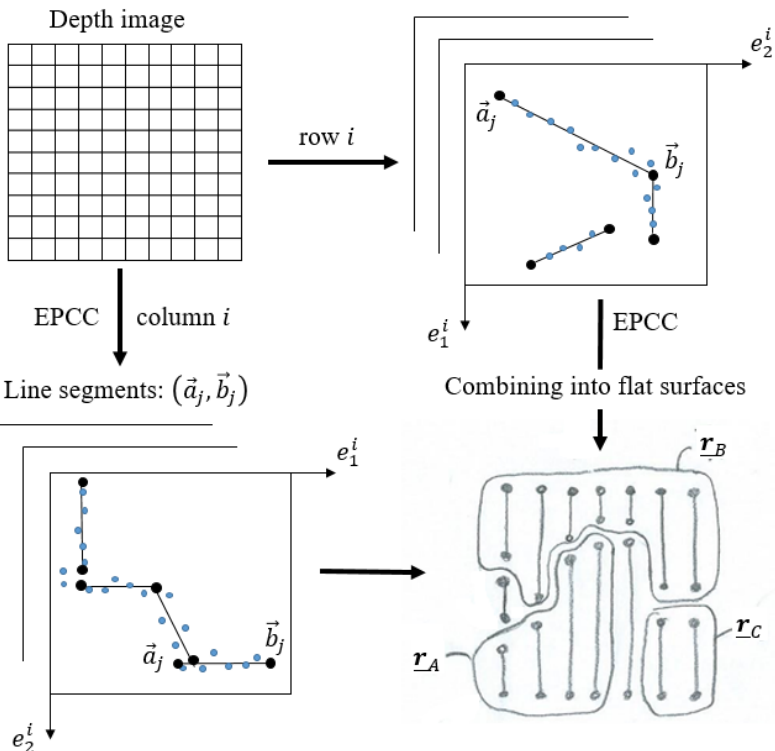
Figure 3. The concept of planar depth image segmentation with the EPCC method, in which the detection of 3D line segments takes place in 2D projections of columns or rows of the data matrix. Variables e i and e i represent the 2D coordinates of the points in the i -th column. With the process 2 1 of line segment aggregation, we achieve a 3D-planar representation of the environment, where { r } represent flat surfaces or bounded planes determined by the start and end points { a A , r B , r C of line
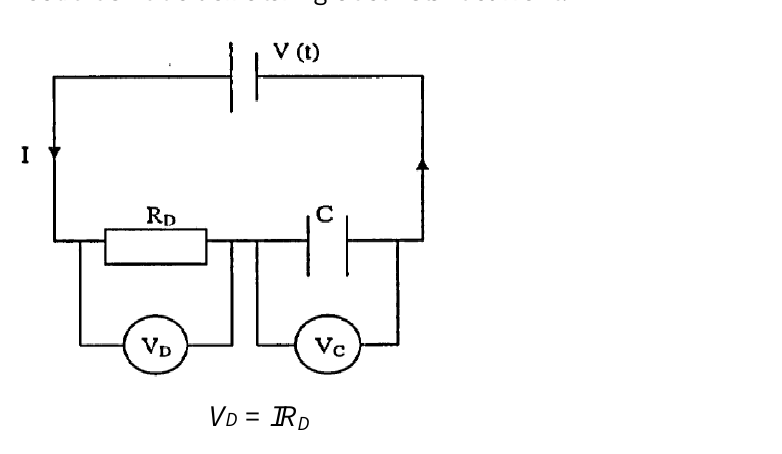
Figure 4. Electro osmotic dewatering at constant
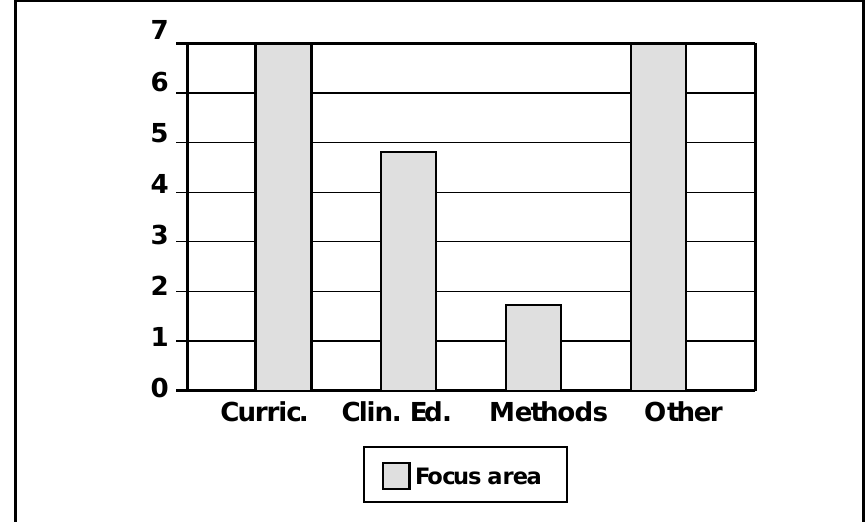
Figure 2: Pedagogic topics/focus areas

- [Directions]: An unchanged copy of the listing, with no pictures, should be returned.

- [Your response]:
Figure 3. The concept of planar depth image segmentation with the EPCC method, in which the detection of 3D line segments takes place in 2D projections of columns or rows of the data matrix. Variables e i and e i represent the 2D coordinates of the points in the i -th column. With the process 2 1 of line segment aggregation, we achieve a 3D-planar representation of the environment, where { r } represent flat surfaces or bounded planes determined by the start and end points { a A , r B , r C of line
Figure 4. Electro osmotic dewatering at constant
Figure 2: Pedagogic topics/focus areas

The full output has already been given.